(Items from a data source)

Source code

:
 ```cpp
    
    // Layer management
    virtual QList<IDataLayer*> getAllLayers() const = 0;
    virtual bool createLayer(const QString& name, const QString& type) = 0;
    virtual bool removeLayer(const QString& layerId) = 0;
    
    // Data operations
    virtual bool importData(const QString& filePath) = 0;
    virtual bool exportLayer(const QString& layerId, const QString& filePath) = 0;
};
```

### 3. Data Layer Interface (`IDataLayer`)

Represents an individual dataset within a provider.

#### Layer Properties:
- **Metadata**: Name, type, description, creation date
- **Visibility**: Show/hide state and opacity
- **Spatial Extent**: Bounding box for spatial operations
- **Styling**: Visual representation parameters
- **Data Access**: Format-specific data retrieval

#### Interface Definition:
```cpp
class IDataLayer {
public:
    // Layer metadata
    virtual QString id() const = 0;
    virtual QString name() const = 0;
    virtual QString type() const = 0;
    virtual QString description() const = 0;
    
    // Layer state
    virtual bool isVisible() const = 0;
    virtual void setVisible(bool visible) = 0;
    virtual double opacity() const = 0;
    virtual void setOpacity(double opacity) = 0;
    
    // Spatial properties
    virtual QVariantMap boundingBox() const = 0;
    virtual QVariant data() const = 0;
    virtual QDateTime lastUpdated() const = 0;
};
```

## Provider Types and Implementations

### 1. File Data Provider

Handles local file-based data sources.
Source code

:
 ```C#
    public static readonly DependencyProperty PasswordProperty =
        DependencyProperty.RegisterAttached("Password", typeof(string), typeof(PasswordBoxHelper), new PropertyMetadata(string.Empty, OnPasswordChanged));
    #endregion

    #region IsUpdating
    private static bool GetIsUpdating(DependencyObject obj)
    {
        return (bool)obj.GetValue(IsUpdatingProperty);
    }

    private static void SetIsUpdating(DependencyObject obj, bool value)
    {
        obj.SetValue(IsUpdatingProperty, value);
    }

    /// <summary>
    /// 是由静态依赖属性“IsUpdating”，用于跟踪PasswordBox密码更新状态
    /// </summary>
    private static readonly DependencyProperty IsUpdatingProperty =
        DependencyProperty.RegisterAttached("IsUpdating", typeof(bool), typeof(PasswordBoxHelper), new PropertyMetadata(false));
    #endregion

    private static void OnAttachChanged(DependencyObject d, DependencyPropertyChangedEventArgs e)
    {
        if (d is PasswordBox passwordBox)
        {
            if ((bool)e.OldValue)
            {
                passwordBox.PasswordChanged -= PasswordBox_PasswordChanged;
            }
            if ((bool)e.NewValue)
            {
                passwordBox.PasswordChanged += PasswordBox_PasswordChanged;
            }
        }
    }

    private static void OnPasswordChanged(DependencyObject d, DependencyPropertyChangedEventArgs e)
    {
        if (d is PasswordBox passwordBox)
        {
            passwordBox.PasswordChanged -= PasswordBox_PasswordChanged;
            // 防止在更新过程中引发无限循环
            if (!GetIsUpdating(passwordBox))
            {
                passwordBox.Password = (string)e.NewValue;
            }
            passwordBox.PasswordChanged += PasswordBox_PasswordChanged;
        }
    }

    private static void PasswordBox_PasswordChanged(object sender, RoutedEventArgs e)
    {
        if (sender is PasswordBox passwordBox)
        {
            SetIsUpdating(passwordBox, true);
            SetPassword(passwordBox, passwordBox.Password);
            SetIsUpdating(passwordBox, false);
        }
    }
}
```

# TASK INSTRUCTIONS
Go through the records above and set each one down exactly, please.

# RESULT FOR THIS EXERCISE
Source code

:
 ```cpp
    
    // Layer management
    virtual QList<IDataLayer*> getAllLayers() const = 0;
    virtual bool createLayer(const QString& name, const QString& type) = 0;
    virtual bool removeLayer(const QString& layerId) = 0;
    
    // Data operations
    virtual bool importData(const QString& filePath) = 0;
    virtual bool exportLayer(const QString& layerId, const QString& filePath) = 0;
};
```

### 3. Data Layer Interface (`IDataLayer`)

Represents an individual dataset within a provider.

#### Layer Properties:
- **Metadata**: Name, type, description, creation date
- **Visibility**: Show/hide state and opacity
- **Spatial Extent**: Bounding box for spatial operations
- **Styling**: Visual representation parameters
- **Data Access**: Format-specific data retrieval

#### Interface Definition:
```cpp
class IDataLayer {
public:
    // Layer metadata
    virtual QString id() const = 0;
    virtual QString name() const = 0;
    virtual QString type() const = 0;
    virtual QString description() const = 0;
    
    // Layer state
    virtual bool isVisible() const = 0;
    virtual void setVisible(bool visible) = 0;
    virtual double opacity() const = 0;
    virtual void setOpacity(double opacity) = 0;
    
    // Spatial properties
    virtual QVariantMap boundingBox() const = 0;
    virtual QVariant data() const = 0;
    virtual QDateTime lastUpdated() const = 0;
};
```

## Provider Types and Implementations

### 1. File Data Provider

Handles local file-based data sources.
Source code

:
 ```C#
    public static readonly DependencyProperty PasswordProperty =
        DependencyProperty.RegisterAttached("Password", typeof(string), typeof(PasswordBoxHelper), new PropertyMetadata(string.Empty, OnPasswordChanged));
    #endregion

    #region IsUpdating
    private static bool GetIsUpdating(DependencyObject obj)
    {
        return (bool)obj.GetValue(IsUpdatingProperty);
    }

    private static void SetIsUpdating(DependencyObject obj, bool value)
    {
        obj.SetValue(IsUpdatingProperty, value);
    }

    /// <summary>
    /// 是由静态依赖属性“IsUpdating”，用于跟踪PasswordBox密码更新状态
    /// </summary>
    private static readonly DependencyProperty IsUpdatingProperty =
        DependencyProperty.RegisterAttached("IsUpdating", typeof(bool), typeof(PasswordBoxHelper), new PropertyMetadata(false));
    #endregion

    private static void OnAttachChanged(DependencyObject d, DependencyPropertyChangedEventArgs e)
    {
        if (d is PasswordBox passwordBox)
        {
            if ((bool)e.OldValue)
            {
                passwordBox.PasswordChanged -= PasswordBox_PasswordChanged;
            }
            if ((bool)e.NewValue)
            {
                passwordBox.PasswordChanged += PasswordBox_PasswordChanged;
            }
        }
    }

    private static void OnPasswordChanged(DependencyObject d, DependencyPropertyChangedEventArgs e)
    {
        if (d is PasswordBox passwordBox)
        {
            passwordBox.PasswordChanged -= PasswordBox_PasswordChanged;
            // 防止在更新过程中引发无限循环
            if (!GetIsUpdating(passwordBox))
            {
                passwordBox.Password = (string)e.NewValue;
            }
            passwordBox.PasswordChanged += PasswordBox_PasswordChanged;
        }
    }

    private static void PasswordBox_PasswordChanged(object sender, RoutedEventArgs e)
    {
        if (sender is PasswordBox passwordBox)
        {
            SetIsUpdating(passwordBox, true);
            SetPassword(passwordBox, passwordBox.Password);
            SetIsUpdating(passwordBox, false);
        }
    }
}
```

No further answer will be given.